I'll start by changing my working directory. 

In [1]:
%cd ..

C:\Data\Personal Study\Programming\neural-needle-drop


Now, I'll import some libraries.

In [59]:
# Import statements
import requests
import os
from requests.structures import CaseInsensitiveDict
import numpy as np
import json
from numpy import dot
from numpy.linalg import norm

# Text Embedding API 
I'm reading through [the documentation for OpenAI's text embedding model](https://beta.openai.com/docs/api-reference/embeddings/create), and I wanted to play around with it. I'm going to create a couple of methods for accessing this endpoint. Technically, OpenAI *does* have a Python API, but I want to try and poke around things myself in order to ensure I know what I'm working with.

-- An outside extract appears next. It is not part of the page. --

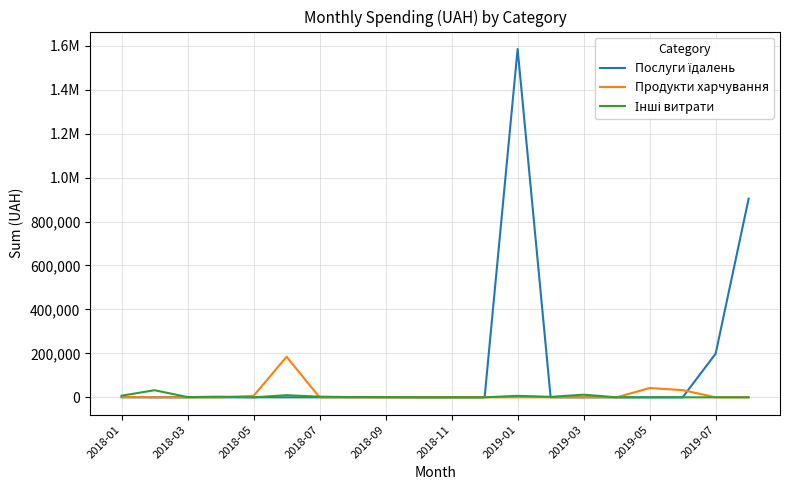

Where do Послуги їдалень and Продукти харчування first cross each other?

17 and 18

I'll start by writing a method that generates embeddings for the strings in an `input_text_list`. 

In [45]:
# This method will return a list of ndarrays, each representing text embeddings of 
# the text in each index of the input_text_list list
def generate_embeddings(input_text_list):
    
    # Get the OpenAI API key from the environment variables 
    api_key = os.getenv("OPENAI_API_KEY", "")
    
    # Build the API request
    url = "https://api.openai.com/v1/embeddings"
    headers = CaseInsensitiveDict()
    headers["Content-Type"] = "application/json"
    headers["Authorization"] = "Bearer " + api_key
    data = """{"input": """ + json.dumps(input_text_list) + ""","model":"text-embedding-ada-002"}"""
    
    # Send the API request
    resp = requests.post(url, headers=headers, data=data)
    
    # If the request was successful, return ndarrays of the embeddings. Otherwise, return None objects 
    if resp.status_code == 200:
        return [np.asarray(data_object['embedding']) for data_object in resp.json()['data']]
    else:
        return [None for txt in input_text_list]   

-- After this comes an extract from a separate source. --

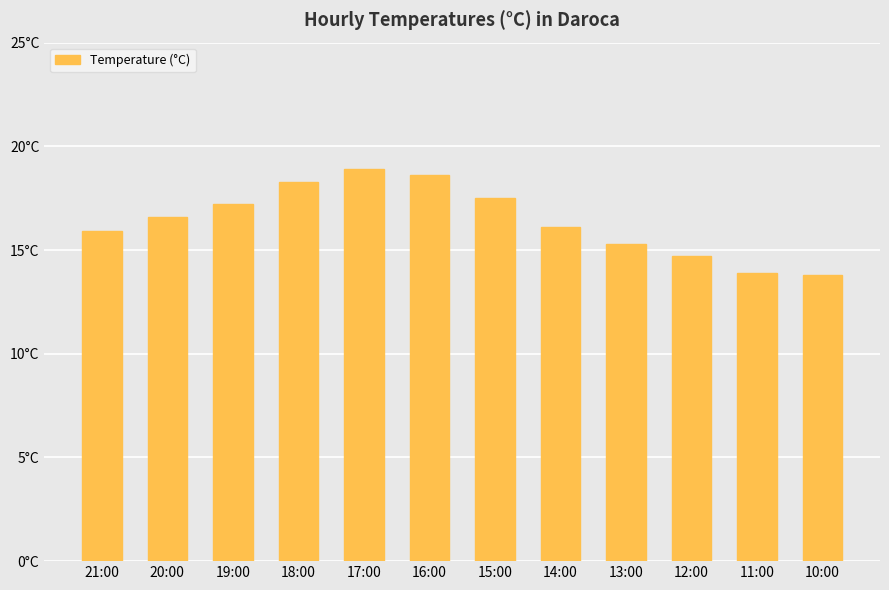

What position from the left is 20:00?

2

I'm also going to make a method that calculates the cosine similarity between two ndarrays.

In [60]:
# This method will return the cosine similarity of two ndarrays
def cosine_sim(a, b):
    return dot(a, b)/(norm(a)*norm(b))

Next, I'm going to test this method. I've got a list of strings - I'm going to generate embeddings for them, and then calculate some cosine similarities. 

In [62]:
# Generate embeddings for each of the strings in the txt_list
txt_list = ["Hey, my name is Trevor.", "Hello, my name is Trevor.", "Hello, my name is Casey", "Sup bitch I'm T-dawg"]
emb_list = generate_embeddings(txt_list)

# Print the cosine similarity between the first string and the other ones 
for idx, txt in enumerate(txt_list):
    print(f"""Comparing "{txt_list[0]}" to "{txt}"\nCosine Similarity: {cosine_sim(emb_list[0], emb_list[idx])}\n""")

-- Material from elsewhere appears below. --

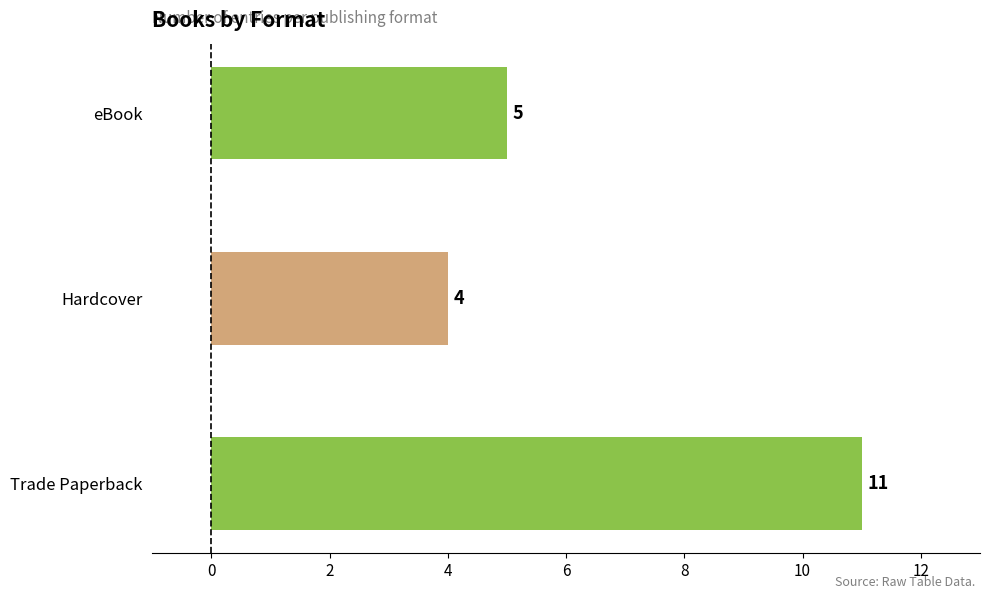

How many distinct data groups are displayed?

1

Comparing "Hey, my name is Trevor." to "Hey, my name is Trevor."
Cosine Similarity: 1.0

Comparing "Hey, my name is Trevor." to "Hello, my name is Trevor."
Cosine Similarity: 0.9891420343232956

Comparing "Hey, my name is Trevor." to "Hello, my name is Casey"
Cosine Similarity: 0.8596241625291113

Comparing "Hey, my name is Trevor." to "Sup bitch I'm T-dawg"
Cosine Similarity: 0.8227929935393037



Nice: seems like everything is working pretty well.